Cuando Serdán trataba de encontrar alguna frase que pudiera salvarlo, el sicario en jefe le hundió un cuchillo en el pecho. Las risotadas de los esbirros del poder rompieron la bruma trazando el claro por el cual pasó el primer destello del sol, haz que iluminó la cara de los asesinos. En ese momento Manuel le quitó tiempo a la muerte para sentenciar:
—Pronto aparecerá la luz que habrá de impulsar el progreso de México. Díganselo a su patrón; que sepa que el pueblo caminará delante del sol; que ese resplandor será el castigo para quienes cometan…
El réquiem de Serdán quedó trunco porque otro cuchillo atravesó su cuello. Ya no hubo dolor. El dulce bálsamo de Carmen acompañaría a Manuel en su viaje hacia la otra dimensión.
Los sicarios cumplieron así la orden del poder que había empezado a engendrar la miseria de su propio poder. Sólo les faltaba desaparecer el cuerpo de la víctima.

No se volvió a saber nada de Manuel Serdán.

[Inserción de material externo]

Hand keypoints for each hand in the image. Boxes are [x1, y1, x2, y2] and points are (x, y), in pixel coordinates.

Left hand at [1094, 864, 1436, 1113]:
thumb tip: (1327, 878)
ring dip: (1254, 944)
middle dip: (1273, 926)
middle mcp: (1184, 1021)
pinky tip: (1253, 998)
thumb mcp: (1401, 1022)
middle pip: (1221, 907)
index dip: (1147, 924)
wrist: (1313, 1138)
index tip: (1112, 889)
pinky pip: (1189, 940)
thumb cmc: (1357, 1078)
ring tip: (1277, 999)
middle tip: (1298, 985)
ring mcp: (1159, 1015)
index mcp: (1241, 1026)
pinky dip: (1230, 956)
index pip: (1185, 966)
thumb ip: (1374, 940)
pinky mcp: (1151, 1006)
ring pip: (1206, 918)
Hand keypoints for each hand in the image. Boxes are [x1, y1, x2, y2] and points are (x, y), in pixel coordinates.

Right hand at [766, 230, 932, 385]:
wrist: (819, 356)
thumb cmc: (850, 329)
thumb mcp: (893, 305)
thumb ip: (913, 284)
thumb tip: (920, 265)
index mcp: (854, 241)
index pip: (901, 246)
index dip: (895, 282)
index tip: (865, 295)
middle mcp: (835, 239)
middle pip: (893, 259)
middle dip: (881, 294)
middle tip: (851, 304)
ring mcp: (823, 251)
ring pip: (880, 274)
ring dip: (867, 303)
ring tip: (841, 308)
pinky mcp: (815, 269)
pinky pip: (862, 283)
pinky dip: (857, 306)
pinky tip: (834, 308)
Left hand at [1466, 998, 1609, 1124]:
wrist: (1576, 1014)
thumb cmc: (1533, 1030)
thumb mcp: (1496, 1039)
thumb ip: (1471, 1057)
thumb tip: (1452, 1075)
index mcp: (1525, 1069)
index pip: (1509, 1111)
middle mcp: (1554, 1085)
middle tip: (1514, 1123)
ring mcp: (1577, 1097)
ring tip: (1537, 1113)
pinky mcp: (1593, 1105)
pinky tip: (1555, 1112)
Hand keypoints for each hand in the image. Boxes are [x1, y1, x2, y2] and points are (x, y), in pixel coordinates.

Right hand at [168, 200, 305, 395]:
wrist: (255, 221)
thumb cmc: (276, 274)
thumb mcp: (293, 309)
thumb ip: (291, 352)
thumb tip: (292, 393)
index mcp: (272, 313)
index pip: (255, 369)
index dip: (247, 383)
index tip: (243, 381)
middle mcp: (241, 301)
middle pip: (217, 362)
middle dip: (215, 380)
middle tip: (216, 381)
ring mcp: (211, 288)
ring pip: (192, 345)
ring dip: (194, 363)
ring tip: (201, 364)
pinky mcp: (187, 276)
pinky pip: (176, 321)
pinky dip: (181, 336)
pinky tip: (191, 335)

Su cadáver pudo haber sido lanzado a uno de los socavones por los que se alcanzaba a oír el bramido del torrente subterráneo presto a tragarse todo, incluso a los hombres buenos.
—Nadie debe encontrarlo —fue la instrucción de la mente criminal que conocía bien la zona por donde pasan las aguas del deshielo del Popocatépetl, corrientes que braman y corren ocultas en busca de las salidas que conducen al mar.
Manuel Serdán se esfumó de la faz de la tierra. Lo único que prevaleció fue la energía de su espíritu, fuerza que encontró a sus hijos quienes a su vez hallaron al pueblo decidido a no seguir de hinojos, todos dispuestos a cobrarse los agravios del porfiriato.
Las ideas de Manuel Serdán y Alberto Santa Fe, produjeron el eco que el tiempo aumentó de intensidad hasta que el pueblo lo escuchó resumido en dos palabras: Justicia Social.
Empezó así el movimiento que tres décadas más tarde convulsionaría al país, la Revolución que en Puebla fue acompañada por el aroma del amor, cortejo de la primera víctima de la dictadura.


* García Cantú, Gastón, El pensamiento de la reacción en México. Ed. Empresas Editoriales, sa, México, 1965.